**Stored items from a collection:**
# # # #
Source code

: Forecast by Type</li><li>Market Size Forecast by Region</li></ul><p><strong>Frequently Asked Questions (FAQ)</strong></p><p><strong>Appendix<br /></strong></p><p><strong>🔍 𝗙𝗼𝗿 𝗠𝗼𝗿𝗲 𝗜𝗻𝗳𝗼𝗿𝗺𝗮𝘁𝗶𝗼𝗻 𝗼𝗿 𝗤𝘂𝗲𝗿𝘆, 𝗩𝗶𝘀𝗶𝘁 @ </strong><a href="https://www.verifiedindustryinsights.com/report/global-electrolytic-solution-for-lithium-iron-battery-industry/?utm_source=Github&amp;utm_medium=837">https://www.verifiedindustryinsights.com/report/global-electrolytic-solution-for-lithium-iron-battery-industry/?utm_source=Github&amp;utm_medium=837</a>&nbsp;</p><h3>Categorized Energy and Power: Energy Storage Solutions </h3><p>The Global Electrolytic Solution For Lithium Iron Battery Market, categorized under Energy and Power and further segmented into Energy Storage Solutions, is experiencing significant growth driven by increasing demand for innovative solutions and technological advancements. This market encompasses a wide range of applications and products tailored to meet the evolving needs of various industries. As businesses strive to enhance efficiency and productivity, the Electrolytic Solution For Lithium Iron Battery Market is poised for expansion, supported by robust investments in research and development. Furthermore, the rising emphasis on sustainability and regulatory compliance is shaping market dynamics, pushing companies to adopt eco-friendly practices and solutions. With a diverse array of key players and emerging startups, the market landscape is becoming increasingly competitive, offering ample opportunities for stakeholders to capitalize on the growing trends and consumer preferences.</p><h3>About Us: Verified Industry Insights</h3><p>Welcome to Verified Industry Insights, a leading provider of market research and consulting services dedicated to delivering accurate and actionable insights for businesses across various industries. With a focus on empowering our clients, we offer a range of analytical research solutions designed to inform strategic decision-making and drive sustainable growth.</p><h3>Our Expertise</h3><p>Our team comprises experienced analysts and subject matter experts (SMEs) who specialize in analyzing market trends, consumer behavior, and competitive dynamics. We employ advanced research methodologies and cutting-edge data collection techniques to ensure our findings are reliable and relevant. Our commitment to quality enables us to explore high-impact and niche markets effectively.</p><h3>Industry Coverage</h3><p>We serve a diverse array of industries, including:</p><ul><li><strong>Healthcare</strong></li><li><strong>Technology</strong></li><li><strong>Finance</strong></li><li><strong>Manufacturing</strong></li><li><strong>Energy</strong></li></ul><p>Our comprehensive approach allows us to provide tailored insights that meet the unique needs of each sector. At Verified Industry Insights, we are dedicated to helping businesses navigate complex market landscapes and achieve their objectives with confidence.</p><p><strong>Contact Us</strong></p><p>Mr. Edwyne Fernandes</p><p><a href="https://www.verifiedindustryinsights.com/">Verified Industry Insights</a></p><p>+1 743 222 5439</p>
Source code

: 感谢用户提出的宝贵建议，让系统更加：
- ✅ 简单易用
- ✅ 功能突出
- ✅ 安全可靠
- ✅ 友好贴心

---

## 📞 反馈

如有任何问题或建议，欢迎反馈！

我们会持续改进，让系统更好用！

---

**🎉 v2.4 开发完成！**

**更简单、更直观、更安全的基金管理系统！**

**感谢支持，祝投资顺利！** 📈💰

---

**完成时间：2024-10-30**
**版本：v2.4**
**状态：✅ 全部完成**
# # # #
**Instruction:** This exercise requires an exact copy of all the records.

**Written solution:**
Source code

: Forecast by Type</li><li>Market Size Forecast by Region</li></ul><p><strong>Frequently Asked Questions (FAQ)</strong></p><p><strong>Appendix<br /></strong></p><p><strong>🔍 𝗙𝗼𝗿 𝗠𝗼𝗿𝗲 𝗜𝗻𝗳𝗼𝗿𝗺𝗮𝘁𝗶𝗼𝗻 𝗼𝗿 𝗤𝘂𝗲𝗿𝘆, 𝗩𝗶𝘀𝗶𝘁 @ </strong><a href="https://www.verifiedindustryinsights.com/report/global-electrolytic-solution-for-lithium-iron-battery-industry/?utm_source=Github&amp;utm_medium=837">https://www.verifiedindustryinsights.com/report/global-electrolytic-solution-for-lithium-iron-battery-industry/?utm_source=Github&amp;utm_medium=837</a>&nbsp;</p><h3>Categorized Energy and Power: Energy Storage Solutions </h3><p>The Global Electrolytic Solution For Lithium Iron Battery Market, categorized under Energy and Power and further segmented into Energy Storage Solutions, is experiencing significant growth driven by increasing demand for innovative solutions and technological advancements. This market encompasses a wide range of applications and products tailored to meet the evolving needs of various industries. As businesses strive to enhance efficiency and productivity, the Electrolytic Solution For Lithium Iron Battery Market is poised for expansion, supported by robust investments in research and development. Furthermore, the rising emphasis on sustainability and regulatory compliance is shaping market dynamics, pushing companies to adopt eco-friendly practices and solutions. With a diverse array of key players and emerging startups, the market landscape is becoming increasingly competitive, offering ample opportunities for stakeholders to capitalize on the growing trends and consumer preferences.</p><h3>About Us: Verified Industry Insights</h3><p>Welcome to Verified Industry Insights, a leading provider of market research and consulting services dedicated to delivering accurate and actionable insights for businesses across various industries. With a focus on empowering our clients, we offer a range of analytical research solutions designed to inform strategic decision-making and drive sustainable growth.</p><h3>Our Expertise</h3><p>Our team comprises experienced analysts and subject matter experts (SMEs) who specialize in analyzing market trends, consumer behavior, and competitive dynamics. We employ advanced research methodologies and cutting-edge data collection techniques to ensure our findings are reliable and relevant. Our commitment to quality enables us to explore high-impact and niche markets effectively.</p><h3>Industry Coverage</h3><p>We serve a diverse array of industries, including:</p><ul><li><strong>Healthcare</strong></li><li><strong>Technology</strong></li><li><strong>Finance</strong></li><li><strong>Manufacturing</strong></li><li><strong>Energy</strong></li></ul><p>Our comprehensive approach allows us to provide tailored insights that meet the unique needs of each sector. At Verified Industry Insights, we are dedicated to helping businesses navigate complex market landscapes and achieve their objectives with confidence.</p><p><strong>Contact Us</strong></p><p>Mr. Edwyne Fernandes</p><p><a href="https://www.verifiedindustryinsights.com/">Verified Industry Insights</a></p><p>+1 743 222 5439</p>
Source code

: 感谢用户提出的宝贵建议，让系统更加：
- ✅ 简单易用
- ✅ 功能突出
- ✅ 安全可靠
- ✅ 友好贴心

---

## 📞 反馈

如有任何问题或建议，欢迎反馈！

我们会持续改进，让系统更好用！

---

**🎉 v2.4 开发完成！**

**更简单、更直观、更安全的基金管理系统！**

**感谢支持，祝投资顺利！** 📈💰

---

**完成时间：2024-10-30**
**版本：v2.4**
**状态：✅ 全部完成**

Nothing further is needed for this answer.